Biodegradation of 4-nitrobenzoate, 4-aminobenzoate and their mixtures: new strains, unusual metabolites and insights into pathway regulation

Abstract

Strains PB4 ( Burkholderia cepacia) and SB4 ( Ralstonia paucula) were isolated on 4-aminobenzoate and found to also grow on 4-nitrobenzoate. Nevertheless, and although reduction of a nitro group into an amino group is a thermodynamically favorable reaction, the main 4-nitrobenzoate degradation pathway used by these bacteria did not involve 4-aminobenzoate as an intermediate. Rather strains PB4 and SB4 used the previously described partial reduction into 4-hydroxylaminobenzoate, subsequently converted into protocatechuate. Remarkably, both microorganisms also harbored a mutase, through which two dead-end metabolites, 3-hydroxy-4-aminobenzoate and 3-hydroxy-4-acetamidobenzoate, were produced.
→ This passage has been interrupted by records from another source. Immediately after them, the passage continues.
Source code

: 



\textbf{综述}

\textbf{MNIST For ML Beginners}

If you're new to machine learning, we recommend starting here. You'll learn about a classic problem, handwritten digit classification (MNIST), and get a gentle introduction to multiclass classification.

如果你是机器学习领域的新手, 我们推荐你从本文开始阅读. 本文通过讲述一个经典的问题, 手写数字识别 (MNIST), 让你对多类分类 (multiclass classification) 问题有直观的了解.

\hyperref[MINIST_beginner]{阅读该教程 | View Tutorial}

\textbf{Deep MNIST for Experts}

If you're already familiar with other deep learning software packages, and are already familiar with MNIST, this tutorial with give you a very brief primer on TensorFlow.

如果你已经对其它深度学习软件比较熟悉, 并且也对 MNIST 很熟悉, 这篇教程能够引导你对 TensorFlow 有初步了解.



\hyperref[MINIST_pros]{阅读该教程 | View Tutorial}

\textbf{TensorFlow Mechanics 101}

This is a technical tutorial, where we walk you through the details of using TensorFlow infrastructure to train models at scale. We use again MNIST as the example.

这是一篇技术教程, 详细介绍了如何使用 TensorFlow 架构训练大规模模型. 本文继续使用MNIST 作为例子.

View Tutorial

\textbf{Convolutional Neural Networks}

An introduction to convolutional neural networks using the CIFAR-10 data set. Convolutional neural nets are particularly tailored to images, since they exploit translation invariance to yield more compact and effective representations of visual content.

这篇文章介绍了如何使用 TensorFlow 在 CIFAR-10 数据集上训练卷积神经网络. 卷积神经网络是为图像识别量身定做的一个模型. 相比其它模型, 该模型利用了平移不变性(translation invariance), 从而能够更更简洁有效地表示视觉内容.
Regulation of the pathways appeared to differ in both strains. In strain PB4, both 4-nitro- and 4-aminobenzoate were able to induce their own degradation as well as the degradation of the corresponding aminated or nitrated derivative. On the other hand, when strain SB4 was incubated with mixtures of 4-nitro- and 4-aminobenzoate, 4-aminobenzoate strongly interfered with the degradation of 4-nitrobenzoate, even when the nitro compound was the inducer. Since aminoaromatic compounds are common co-contaminants of nitroaromatic-polluted sites, bacteria such as strains PB4 and SB4, which can mineralize both a nitroaromatic compound and its corresponding amino derivative, are relevant subjects of investigation in the interest of a complete site remediation.